課題: 最近観た映画の感想をつづった文章を、途切れたところから書き継ぐこと。

本文:
►
できれば「最近観た映画メモ」ネタバレをせずに紹介したいという気持ちもあるんですが、それを考え出したら、



いったいどこからがネタバレなのか?


という疑問に行き着いてしまって...


どこまでをネタバレとするかは人によるだろうし、それこそ「ジョーズ」がサメの映画であることすら知りたくない人もいるかも...(バカ)


まあとにかく、僕なりにネタバレは伏せていますが、もちろん多少なり内容には触れているので、未見の方はご注意を。


1本目
オールド・ボーイ
2003/韓国
監督 パク・チャヌク

あらすじ
オ・デスは理由もわからないままに15年監禁され、突如解放される。監禁された理由を知るため、そして監禁した者への復讐のため、デスは調査を開始するが...






2回目の鑑賞。
◄
提示資料:
►
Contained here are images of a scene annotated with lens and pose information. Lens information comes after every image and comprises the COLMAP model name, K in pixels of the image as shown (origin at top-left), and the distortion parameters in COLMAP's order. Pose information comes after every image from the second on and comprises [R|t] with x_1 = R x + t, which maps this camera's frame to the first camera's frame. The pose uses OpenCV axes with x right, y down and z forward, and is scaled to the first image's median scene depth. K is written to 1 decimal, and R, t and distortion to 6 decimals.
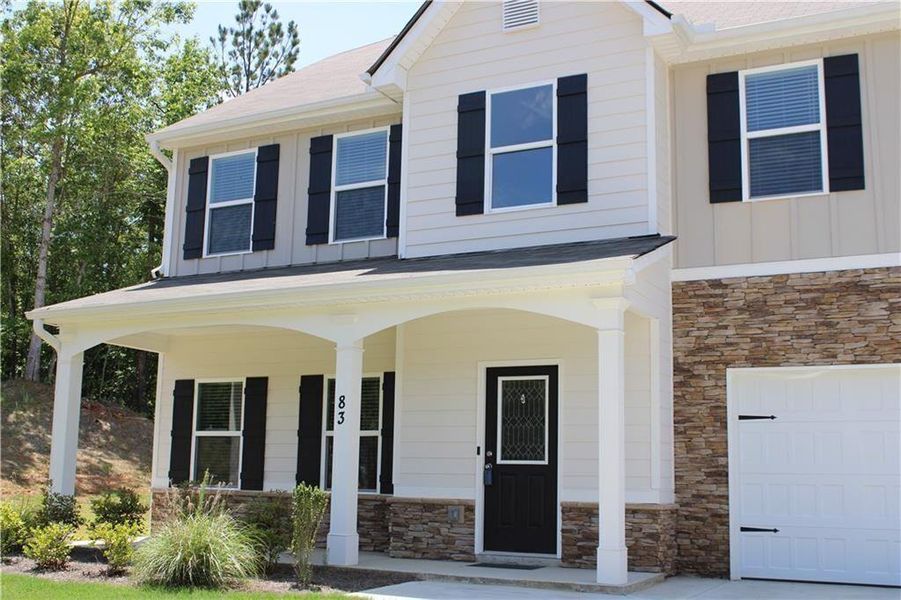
lens RADIAL K [[1042.9, 0, 450.5], [0, 1042.9, 300.0], [0, 0, 1]] dist [-0.125128, 0.223135]
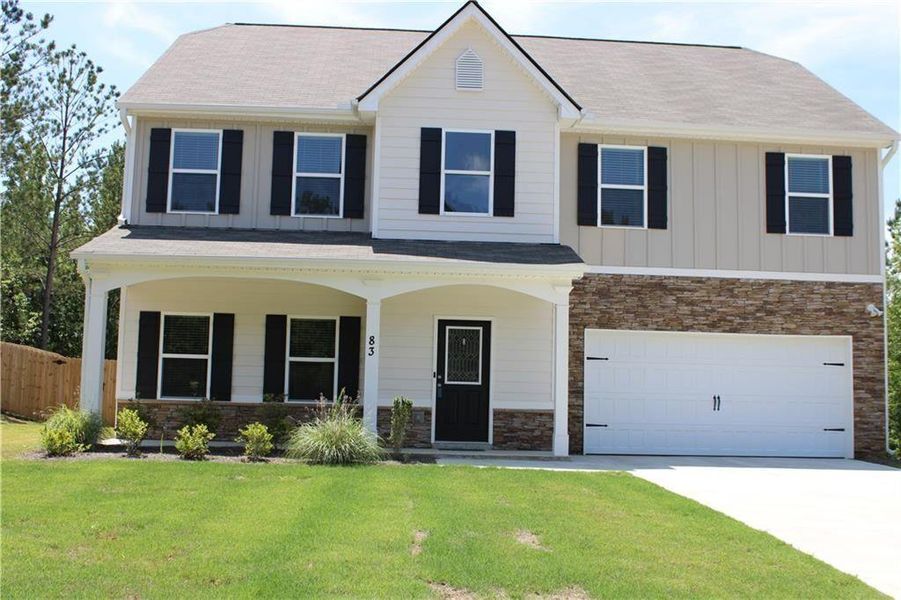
◄
解答:
昨日記事をアップした「ザ・コール」がなかなか楽しかったので、韓国映画つながりで妻といっしょに鑑賞しましたよ。



監禁生活そのものの描写が面白いだけに、そこがわりと短いのがちょっと残念。韓国ノワールお得意のバイオレンス描写もさることながら、身体的な痛み以上に、人の心に対して残酷な作品。


「誰が監禁したのか?」「なぜ監禁し、解放したのか?」という謎解きパートも、餃子のくだり含めて愉快だし、1カットで魅せるアクションもユーモアがあって楽しかったかな。


肝心の犯人の動機に関しては、「そんなことでそこまでする?」とは思っちゃったし、催眠術が出てきたのは「それじゃなんでもできちゃうじゃん...」という感じがしちゃって、個人的にはあんまり好みじゃないかも。話もテンポが悪いわけじゃないけど、もう少しコンパクトでもいいかなぁ。主演のチェ・ミンシクは最高でしたよ。



あとちょっと思ったのが、中島哲也監督の「渇き。」雪原のシーンは本作のオマージュだったりするのかしらん?





個人的評価
7/10


2本目
ノロイ
2005/日本
監督 白石晃士

あらすじ
怪奇実話作家がとあるドキュメンタリー作品を完成させた後に失踪。彼の自宅は全焼し、焼け跡からは妻の遺体が発見された。彼が残した作品には身の毛もよだつ戦慄の映像が記録されていた...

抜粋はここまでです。